Em Lisboa não havia capa e batina. Pudera! Nem a população se dobrava em veneração pelo universitário, nem este sabia o que havia feito para dar nas vistas: estranho seria, sendo filho de burguês, não ser universitário. O que ele mais queria era insinuar-se no meio da população e pregar uma grande partida ao papá e à mamã, acabando-lhes com o regime do parece mal.

Mas veio o 25 de Abril e a oportunidade de filhos de estratos menos favorecidos chegarem à universidade. Pais e filhos estavam ansiosos por dizer à vizinhança que um primeiro membro da família tinha chegado ao degrau inicial da escadaria mais alta da respeitabilidade: a Universidade. Alguém os podia levar a mal por isso? Como mostrá-lo? Capa e batina. Estatuto.

Vejo-os todos os dias na escola onde leciono. Não lhes encontro qualquer arrogância. Brinco com eles: "Hoje é dia de catequese?" Nunca me levaram a mal. Nunca achei que os devesse criticar por quererem estar com outros e como outros, sentirem que têm obrigações coletivas, a tuna, o teatro, outras atividades. Nem todos os capa-e-batinados alinham nas praxes. Nem gostam disso e são bons alunos.

Os jovens - e os adultos - sempre gostaram de se uniformizar, especialmente quando não são obrigados: o cabelo à beatle, as calças à boca-de-sino, os blusões de caqui comprados na feira da ladra, as claques da bola, as mochilas, as botas Doc Martens dos vadios carecas e góticos no trajar metidos a nazis...

Deixá-los com capa e batina: vejo-os como girinos a mudar de classe e sei como acaba a história. Ficarão rãs e sapos como os outros, alguns saberão devolver o que aprenderam, outros rebentarão por terem querido ser bois (lê-se boys).

Em Lisboa, a capa e a batina são - diferentemente dos provincianos de antigamente vindos para Coimbra - um ato cego de amor e de sacrifício económico de pais pobres dos subúrbios que querem que os filhos não fiquem "atrás dos outros" na universidade. São os enganos do amor. Mas é amor.

A praxe. A praxe é tão-somente uma partida coletiva que se prega a quem vai entrar num internato - militar ou estudantil - com a intenção de acabar tudo a rir no dia seguinte e cimentarem-se amizades. A praxe não vale pelo dia em que se praxa, mas pelo dia seguinte em que cai a máscara.
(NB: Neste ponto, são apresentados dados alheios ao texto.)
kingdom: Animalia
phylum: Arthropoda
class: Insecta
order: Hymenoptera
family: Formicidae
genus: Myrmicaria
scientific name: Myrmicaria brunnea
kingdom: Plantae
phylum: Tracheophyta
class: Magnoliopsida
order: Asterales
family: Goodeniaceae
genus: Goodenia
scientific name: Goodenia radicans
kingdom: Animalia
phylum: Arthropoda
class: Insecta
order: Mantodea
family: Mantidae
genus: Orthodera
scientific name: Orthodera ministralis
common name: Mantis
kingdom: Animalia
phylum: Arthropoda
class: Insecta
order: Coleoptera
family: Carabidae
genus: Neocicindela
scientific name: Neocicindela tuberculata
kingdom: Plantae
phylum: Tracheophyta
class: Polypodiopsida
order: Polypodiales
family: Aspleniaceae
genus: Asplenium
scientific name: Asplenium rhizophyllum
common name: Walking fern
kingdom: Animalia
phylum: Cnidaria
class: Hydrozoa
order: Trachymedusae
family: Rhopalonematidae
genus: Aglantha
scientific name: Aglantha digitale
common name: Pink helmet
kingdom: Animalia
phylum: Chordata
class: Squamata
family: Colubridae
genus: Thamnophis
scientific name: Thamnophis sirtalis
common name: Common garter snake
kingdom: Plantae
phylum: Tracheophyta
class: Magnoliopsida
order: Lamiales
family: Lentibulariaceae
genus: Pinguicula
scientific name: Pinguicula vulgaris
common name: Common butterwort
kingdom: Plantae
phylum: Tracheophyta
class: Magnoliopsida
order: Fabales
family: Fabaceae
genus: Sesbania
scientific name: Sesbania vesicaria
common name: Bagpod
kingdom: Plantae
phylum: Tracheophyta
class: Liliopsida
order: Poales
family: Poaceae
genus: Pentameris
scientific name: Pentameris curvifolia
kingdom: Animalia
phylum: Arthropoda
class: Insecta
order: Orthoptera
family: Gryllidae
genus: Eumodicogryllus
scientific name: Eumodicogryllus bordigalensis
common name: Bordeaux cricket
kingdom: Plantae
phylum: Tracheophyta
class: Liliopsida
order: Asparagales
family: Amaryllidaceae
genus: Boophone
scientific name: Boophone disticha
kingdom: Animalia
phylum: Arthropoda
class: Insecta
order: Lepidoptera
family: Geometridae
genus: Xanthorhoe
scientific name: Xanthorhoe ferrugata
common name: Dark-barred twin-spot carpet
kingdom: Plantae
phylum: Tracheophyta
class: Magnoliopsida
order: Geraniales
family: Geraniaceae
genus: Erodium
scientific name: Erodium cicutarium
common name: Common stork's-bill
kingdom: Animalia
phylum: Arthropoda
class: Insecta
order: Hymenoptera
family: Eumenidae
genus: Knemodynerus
Acontece em todos os estabelecimentos hierarquizados, onde até a antiguidade é um posto. Nas forças armadas, é milenar. Quando entrei para a tropa, fui praxado - e não lhe vi (quase) nada de mal. Entrámos com medo daquele escuro que era o que ouvíamos falar sobre as ordens que tínhamos de acatar. Às primeiras horas da madrugada, entraram uns fulanos fardados de cabos e furriéis a avisar "vêm aí os oficiais de dia a vistoriar as bagagens. Entreguem-nos todas as comidas e bebidas que trouxeram, porque é proibido entrar aqui com comidas e bebidas, a gente guarda e, quando eles se forem embora, a gente devolve". Estão a ver, não estão? Daí a pouco chegavam os "oficiais", com voz grossa e diziam umas patacoadas. O "quase" que atrás coloquei em "nada de mal" é que me fui apercebendo da predileção de alguns dos praxadores por baixarem as calças dos praxados e, a pretexto de lhes raparem as nádegas com um aparelho sem lâmina manifestavam um certo gosto em lhes tocar nos traseiros...

No dia seguinte, depois de se terem banqueteado com os chouriços e vinhos que os recrutas traziam, retomavam a sua conversa de "muito homens" - especialmente os que mais se haviam deleitado em afagar as rotundidades traseiras de outros homens. Enfim, Freud não fez a recruta comigo, mas acho que fiquei a perceber umas coisas.

As praxes fizeram-se, portanto, para gerar amizades. Ninguém pode humilhar gravemente alguém com quem vai estar na mesma trincheira, a arriscar a vida um pelo outro, a repartir o pão na "república" que os abriga, a ajudar o outro nos exames. Não faz sentido. Em Coimbra, onde os vigilantes da praxe vieram a tomar aos poucos o lugar da polícia académica, tanto quanto julgo saber, não se praxava estudante acompanhado de rapariga, para não o humilhar.

Em Lisboa, o objetivo de fazer amigos, no meu tempo universitário, não passava pelas praxes: as associações de estudantes tinham as suas semanas de receção ao caloiro, onde os deslumbravam com filmes proibidos pela censura política, onde havia canto livre, onde vinham artistas do circuito comercial cantar e representar coisas nada comerciais: o José Viana era nosso convidado obrigatório, um Quim Barreiros seria corrido em osso. E bailaricos, chamados "convívios", que para muitos e muitas era o primeiro contacto com o outro género, sem a vigilância dos pais.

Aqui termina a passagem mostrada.